* [EXERCISE PROMPT]:
Reproduce every line of text in the records below word for word, omitting the pictures.

Collection entries:
— start —

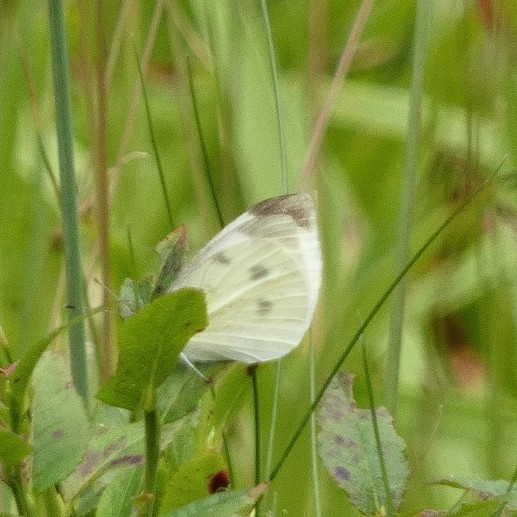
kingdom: Animalia
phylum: Arthropoda
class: Insecta
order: Lepidoptera
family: Pieridae
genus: Pieris
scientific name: Pieris rapae
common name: Small white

— end —

* [EXERCISE OUTPUT]:
kingdom: Animalia
phylum: Arthropoda
class: Insecta
order: Lepidoptera
family: Pieridae
genus: Pieris
scientific name: Pieris rapae
common name: Small white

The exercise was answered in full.